[[ GIVEN INFORMATION, beginning ]]

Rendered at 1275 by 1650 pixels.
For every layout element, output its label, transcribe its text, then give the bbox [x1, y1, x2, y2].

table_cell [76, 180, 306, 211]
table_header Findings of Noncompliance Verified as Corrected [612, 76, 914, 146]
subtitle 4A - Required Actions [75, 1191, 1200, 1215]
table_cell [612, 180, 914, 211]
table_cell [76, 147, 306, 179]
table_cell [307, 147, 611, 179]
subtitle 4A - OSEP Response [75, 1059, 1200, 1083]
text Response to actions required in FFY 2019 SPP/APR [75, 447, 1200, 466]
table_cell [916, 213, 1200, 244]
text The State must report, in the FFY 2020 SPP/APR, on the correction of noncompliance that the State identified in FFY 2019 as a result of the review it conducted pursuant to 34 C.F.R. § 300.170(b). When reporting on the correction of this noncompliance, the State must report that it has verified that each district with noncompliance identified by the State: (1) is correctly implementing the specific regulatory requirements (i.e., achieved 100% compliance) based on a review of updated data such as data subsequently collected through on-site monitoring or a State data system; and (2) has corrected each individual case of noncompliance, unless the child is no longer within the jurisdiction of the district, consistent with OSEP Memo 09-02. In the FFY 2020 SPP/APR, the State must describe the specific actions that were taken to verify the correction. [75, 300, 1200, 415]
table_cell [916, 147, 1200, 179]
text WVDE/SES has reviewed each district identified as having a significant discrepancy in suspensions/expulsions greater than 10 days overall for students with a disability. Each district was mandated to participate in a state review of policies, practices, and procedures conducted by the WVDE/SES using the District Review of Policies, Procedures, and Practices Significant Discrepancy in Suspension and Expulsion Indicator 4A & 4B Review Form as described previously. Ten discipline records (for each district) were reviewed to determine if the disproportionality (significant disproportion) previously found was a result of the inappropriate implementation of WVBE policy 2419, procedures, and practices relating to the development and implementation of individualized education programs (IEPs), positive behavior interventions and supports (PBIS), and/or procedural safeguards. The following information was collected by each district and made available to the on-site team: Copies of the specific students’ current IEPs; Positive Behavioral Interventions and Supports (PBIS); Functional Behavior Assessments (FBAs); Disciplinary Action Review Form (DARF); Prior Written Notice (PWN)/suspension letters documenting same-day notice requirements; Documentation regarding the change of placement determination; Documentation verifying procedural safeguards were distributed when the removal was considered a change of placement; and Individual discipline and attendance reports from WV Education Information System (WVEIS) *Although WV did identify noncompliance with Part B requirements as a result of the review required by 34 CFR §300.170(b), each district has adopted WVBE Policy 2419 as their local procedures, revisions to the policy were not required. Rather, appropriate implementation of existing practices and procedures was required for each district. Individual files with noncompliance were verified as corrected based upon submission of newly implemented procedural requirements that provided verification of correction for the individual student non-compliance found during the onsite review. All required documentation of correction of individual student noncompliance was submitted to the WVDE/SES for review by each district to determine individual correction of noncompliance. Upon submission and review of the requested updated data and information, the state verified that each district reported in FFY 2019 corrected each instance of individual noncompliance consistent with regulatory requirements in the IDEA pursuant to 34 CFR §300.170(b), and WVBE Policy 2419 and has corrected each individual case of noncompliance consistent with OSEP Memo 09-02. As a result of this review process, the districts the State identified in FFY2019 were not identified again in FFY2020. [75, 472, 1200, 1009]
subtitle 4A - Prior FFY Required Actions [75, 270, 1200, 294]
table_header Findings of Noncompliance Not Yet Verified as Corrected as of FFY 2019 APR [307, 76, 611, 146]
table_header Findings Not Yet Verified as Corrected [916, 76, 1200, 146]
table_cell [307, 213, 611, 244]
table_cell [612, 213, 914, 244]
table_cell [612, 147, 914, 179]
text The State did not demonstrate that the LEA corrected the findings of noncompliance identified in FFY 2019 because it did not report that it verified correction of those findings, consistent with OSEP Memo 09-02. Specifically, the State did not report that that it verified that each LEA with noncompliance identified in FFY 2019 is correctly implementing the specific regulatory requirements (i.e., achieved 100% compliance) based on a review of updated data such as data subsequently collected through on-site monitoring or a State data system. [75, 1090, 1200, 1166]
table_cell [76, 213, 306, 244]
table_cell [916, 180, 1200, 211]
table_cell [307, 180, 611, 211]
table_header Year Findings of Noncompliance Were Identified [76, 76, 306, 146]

[[ GIVEN INFORMATION, end ]]

EXERCISE OBJECTIVE: Everything in the data above should be set down again precisely.

PROBLEM SOLUTION:
Rendered at 1275 by 1650 pixels.
For every layout element, output its label, transcribe its text, then give the bbox [x1, y1, x2, y2].

table_cell [76, 180, 306, 211]
table_header Findings of Noncompliance Verified as Corrected [612, 76, 914, 146]
subtitle 4A - Required Actions [75, 1191, 1200, 1215]
table_cell [612, 180, 914, 211]
table_cell [76, 147, 306, 179]
table_cell [307, 147, 611, 179]
subtitle 4A - OSEP Response [75, 1059, 1200, 1083]
text Response to actions required in FFY 2019 SPP/APR [75, 447, 1200, 466]
table_cell [916, 213, 1200, 244]
text The State must report, in the FFY 2020 SPP/APR, on the correction of noncompliance that the State identified in FFY 2019 as a result of the review it conducted pursuant to 34 C.F.R. § 300.170(b). When reporting on the correction of this noncompliance, the State must report that it has verified that each district with noncompliance identified by the State: (1) is correctly implementing the specific regulatory requirements (i.e., achieved 100% compliance) based on a review of updated data such as data subsequently collected through on-site monitoring or a State data system; and (2) has corrected each individual case of noncompliance, unless the child is no longer within the jurisdiction of the district, consistent with OSEP Memo 09-02. In the FFY 2020 SPP/APR, the State must describe the specific actions that were taken to verify the correction. [75, 300, 1200, 415]
table_cell [916, 147, 1200, 179]
text WVDE/SES has reviewed each district identified as having a significant discrepancy in suspensions/expulsions greater than 10 days overall for students with a disability. Each district was mandated to participate in a state review of policies, practices, and procedures conducted by the WVDE/SES using the District Review of Policies, Procedures, and Practices Significant Discrepancy in Suspension and Expulsion Indicator 4A & 4B Review Form as described previously. Ten discipline records (for each district) were reviewed to determine if the disproportionality (significant disproportion) previously found was a result of the inappropriate implementation of WVBE policy 2419, procedures, and practices relating to the development and implementation of individualized education programs (IEPs), positive behavior interventions and supports (PBIS), and/or procedural safeguards. The following information was collected by each district and made available to the on-site team: Copies of the specific students’ current IEPs; Positive Behavioral Interventions and Supports (PBIS); Functional Behavior Assessments (FBAs); Disciplinary Action Review Form (DARF); Prior Written Notice (PWN)/suspension letters documenting same-day notice requirements; Documentation regarding the change of placement determination; Documentation verifying procedural safeguards were distributed when the removal was considered a change of placement; and Individual discipline and attendance reports from WV Education Information System (WVEIS) *Although WV did identify noncompliance with Part B requirements as a result of the review required by 34 CFR §300.170(b), each district has adopted WVBE Policy 2419 as their local procedures, revisions to the policy were not required. Rather, appropriate implementation of existing practices and procedures was required for each district. Individual files with noncompliance were verified as corrected based upon submission of newly implemented procedural requirements that provided verification of correction for the individual student non-compliance found during the onsite review. All required documentation of correction of individual student noncompliance was submitted to the WVDE/SES for review by each district to determine individual correction of noncompliance. Upon submission and review of the requested updated data and information, the state verified that each district reported in FFY 2019 corrected each instance of individual noncompliance consistent with regulatory requirements in the IDEA pursuant to 34 CFR §300.170(b), and WVBE Policy 2419 and has corrected each individual case of noncompliance consistent with OSEP Memo 09-02. As a result of this review process, the districts the State identified in FFY2019 were not identified again in FFY2020. [75, 472, 1200, 1009]
subtitle 4A - Prior FFY Required Actions [75, 270, 1200, 294]
table_header Findings of Noncompliance Not Yet Verified as Corrected as of FFY 2019 APR [307, 76, 611, 146]
table_header Findings Not Yet Verified as Corrected [916, 76, 1200, 146]
table_cell [307, 213, 611, 244]
table_cell [612, 213, 914, 244]
table_cell [612, 147, 914, 179]
text The State did not demonstrate that the LEA corrected the findings of noncompliance identified in FFY 2019 because it did not report that it verified correction of those findings, consistent with OSEP Memo 09-02. Specifically, the State did not report that that it verified that each LEA with noncompliance identified in FFY 2019 is correctly implementing the specific regulatory requirements (i.e., achieved 100% compliance) based on a review of updated data such as data subsequently collected through on-site monitoring or a State data system. [75, 1090, 1200, 1166]
table_cell [76, 213, 306, 244]
table_cell [916, 180, 1200, 211]
table_cell [307, 180, 611, 211]
table_header Year Findings of Noncompliance Were Identified [76, 76, 306, 146]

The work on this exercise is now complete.